D. Out-of-state state banks may be assessed and, if assessed, shall pay supervisory and examination fees in accordance with the laws of this Commonwealth and regulations of the Commission. Such fees may be shared with other state and federal regulators in accordance with agreements between them and the Commission.

§ 6.1-44.23. Enforcement.

If the Commission determines that there is any violation of Virginia law in the operation of a branch of an out-of-state state bank, or that such branch is being operated in an unsafe and unsound manner, the Commission shall have the authority to undertake such enforcement actions as it would be permitted to take if the branch were a Virginia state bank.

§ 6.1-44.24. Regulations; certain fees.

The Commission may promulgate such regulations, and may provide for the payment of such reasonable application and administration fees, as it finds necessary and appropriate in order to implement the provisions of this article.

§ 6.1-44.25. Notice of subsequent merger, etc.

An out-of-state state bank that maintains a branch in Virginia under this article shall give thirty days' prior written notice of any merger, consolidation, or other transaction involving the bank which would cause the Virginia branch to be maintained by another bank.

§ 58.1-1201. Definitions.

As used in this chapter, unless the context clearly shows otherwise, the term or phrase:

"Bank" means any incorporated bank, banking association or trust company organized by or under the authority of the laws of the Commonwealth and any bank or banking association organized by or under the authority of the laws of the United States, doing business or having an office in the Commonwealth or having a charter which designates any place within the Commonwealth as the place of its principal office, and any bank which establishes and maintains a branch in this Commonwealth under Article 5.1 (§ 6.1-44.1 et seq.) of Title 6.1 or Article 5.2 (§ 6.1-44.15 et seq.), of Title 6.1, whether such bank or banking association is authorized to transact business as a trust company or not, and any joint stock land bank or any other bank organized by or under the authority of the laws of the United States upon which the Commonwealth is authorized to impose a tax.
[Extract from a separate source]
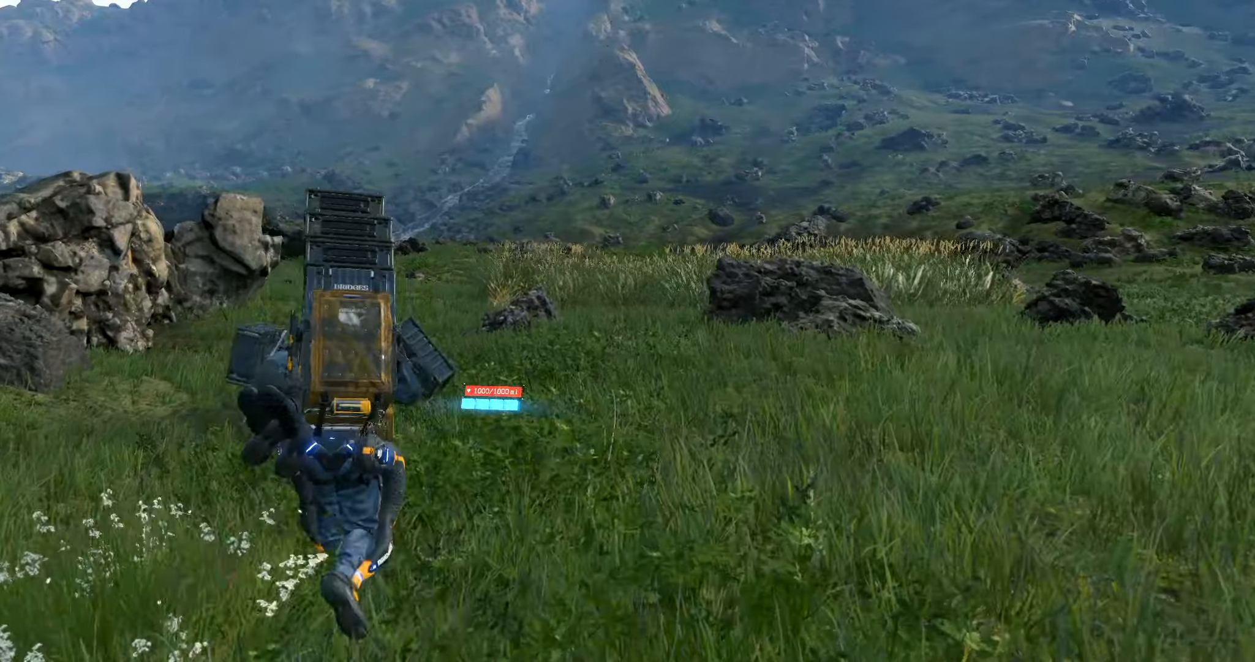
{"buttons": [], "left_stick": "up", "events": []}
The term shall exclude all corporations organized under the laws of other states and doing business in the Commonwealth, corporations organized not as banks under the laws of the Commonwealth and all natural persons and partnerships.

"Bank holding company" means any corporation that is organized under the laws of Virginia, is doing business in the Commonwealth, and is a bank holding company under the provisions of the Federal Bank Holding Company Act of 1956.